Let's say you have a matrix that's M by N size ( an array of arrays (int[][]) )

1 2 4 3 1
0 5 3 7 7
5 8 9 2 8
6 7 0 8 9

If a cell contains a Zero, then set that entire row and column to zero.
Making the result:

0 2 0 3 1
0 0 0 0 0 
0 8 0 2 8
0 0 0 0 0 

What is the fastest and/or best way to do this?

---

My own answer is to iterate the entire array of arrays, keep track of rows and columns to zero out, and then zero them out.

public void zeroOut(int[][] myArray){
    ArrayList<Integer> rowsToZero = new....
    ArrayList<Integer> columnsToZero = new....

    for(int i=0; i<myArray.length; i++){ // record which rows and columns will be zeroed
        for(int j=0; j<myArray[i].length; i++){
            if(myArray[i][j] == 0){
                if(!rowsToZero.contains(i)) rowsToZero.add(i);
                if(!columnsToZero.contains(j)) columnsToZero.add(j);
            }
        }
    }
    for(int row : rows){ // now zero the rows
        myArray[row] = int[myArray.length];
    }

    for(int i=0; i<myArray.length; i++){
        for(int column: columns){ // now zero the columns
            myArray[i][column] = 0;
        }    
    }
}

Is there a better algorithm?
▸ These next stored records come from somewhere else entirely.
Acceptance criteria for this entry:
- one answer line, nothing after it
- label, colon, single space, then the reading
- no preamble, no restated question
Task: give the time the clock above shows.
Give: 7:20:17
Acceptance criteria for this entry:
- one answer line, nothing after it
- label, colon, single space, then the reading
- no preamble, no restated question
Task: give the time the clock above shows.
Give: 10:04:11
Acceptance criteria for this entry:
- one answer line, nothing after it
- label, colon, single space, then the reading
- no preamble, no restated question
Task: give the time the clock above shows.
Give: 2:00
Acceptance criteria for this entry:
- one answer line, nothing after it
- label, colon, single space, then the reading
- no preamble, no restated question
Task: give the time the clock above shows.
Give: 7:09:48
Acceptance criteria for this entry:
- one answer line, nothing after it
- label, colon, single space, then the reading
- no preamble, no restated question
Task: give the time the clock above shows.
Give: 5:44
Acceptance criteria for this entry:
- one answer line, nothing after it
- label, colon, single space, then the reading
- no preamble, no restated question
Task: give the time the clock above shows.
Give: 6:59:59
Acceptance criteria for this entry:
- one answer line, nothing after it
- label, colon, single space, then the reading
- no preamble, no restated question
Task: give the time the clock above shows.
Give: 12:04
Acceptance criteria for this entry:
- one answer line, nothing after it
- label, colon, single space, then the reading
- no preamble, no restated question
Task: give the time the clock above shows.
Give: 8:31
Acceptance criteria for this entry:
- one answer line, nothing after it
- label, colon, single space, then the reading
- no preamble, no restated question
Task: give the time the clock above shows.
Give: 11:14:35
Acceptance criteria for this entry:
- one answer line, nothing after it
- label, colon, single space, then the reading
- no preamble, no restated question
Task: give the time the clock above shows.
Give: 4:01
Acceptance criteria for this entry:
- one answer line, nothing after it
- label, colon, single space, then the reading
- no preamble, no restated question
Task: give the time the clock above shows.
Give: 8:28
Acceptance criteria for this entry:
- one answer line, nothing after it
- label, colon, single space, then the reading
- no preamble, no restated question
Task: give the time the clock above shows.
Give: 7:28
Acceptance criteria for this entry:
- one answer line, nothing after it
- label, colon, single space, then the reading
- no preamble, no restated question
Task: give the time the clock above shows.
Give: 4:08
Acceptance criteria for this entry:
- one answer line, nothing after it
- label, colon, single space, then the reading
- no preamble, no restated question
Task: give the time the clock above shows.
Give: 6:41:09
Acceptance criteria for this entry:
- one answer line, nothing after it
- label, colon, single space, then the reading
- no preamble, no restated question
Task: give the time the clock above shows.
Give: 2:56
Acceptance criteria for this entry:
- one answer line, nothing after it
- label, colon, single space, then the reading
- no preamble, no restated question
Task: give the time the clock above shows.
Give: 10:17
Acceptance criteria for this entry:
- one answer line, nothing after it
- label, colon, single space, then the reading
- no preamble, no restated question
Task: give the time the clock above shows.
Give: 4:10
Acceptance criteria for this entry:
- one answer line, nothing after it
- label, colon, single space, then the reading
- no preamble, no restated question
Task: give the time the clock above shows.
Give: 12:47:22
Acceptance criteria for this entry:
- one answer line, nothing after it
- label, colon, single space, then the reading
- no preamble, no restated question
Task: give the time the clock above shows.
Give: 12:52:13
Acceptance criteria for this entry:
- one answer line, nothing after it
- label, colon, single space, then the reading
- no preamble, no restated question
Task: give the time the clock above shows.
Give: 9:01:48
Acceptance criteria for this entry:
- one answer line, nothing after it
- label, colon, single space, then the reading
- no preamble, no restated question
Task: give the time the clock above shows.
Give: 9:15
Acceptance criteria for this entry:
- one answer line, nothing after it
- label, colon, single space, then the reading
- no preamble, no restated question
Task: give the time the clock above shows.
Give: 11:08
Is there a better data-structure to represent this matrix?

Answer 1

you can do this by taking two int but the only condition is the no of rows and cols should less than or equal to 32. You can do the same with greater than 32 but you have to take array of ints.

So the logic is :

• take two ints i.e. row and col
• traverse the matrix if matrix[i][j] = 0 than set the corresponding bits in the row and col
• after traversal traverse again and set the matrix[i][j] = 0 if corresponding bit of either row or column is set.

The time complexity is same O(N^2) but it is memory efficient. Please find my code below .

---

Check whether the array[row][col] == 0 if 0 than set the corresponding bit in r and c.

        int r = 0, c = 0;
        for (int row = 0; row < 5; row++) {
            for (int col = 0; col < 7; col++) {
                if (array[row][col] == 0) {
                    r = r | (1<<row);
                    c = c | (1<<col);
                }
            }
        }

Now if either of the bit is set than make the cell to 0.

  for (int row = 0; row < 5; row++) {
        for (int col = 0; col <7; col++) {
            if (((c&(1<<col))!=0) || ((r&(1<<row))!=0)) {
                array[row][col] = 0;  
            }
        }
    }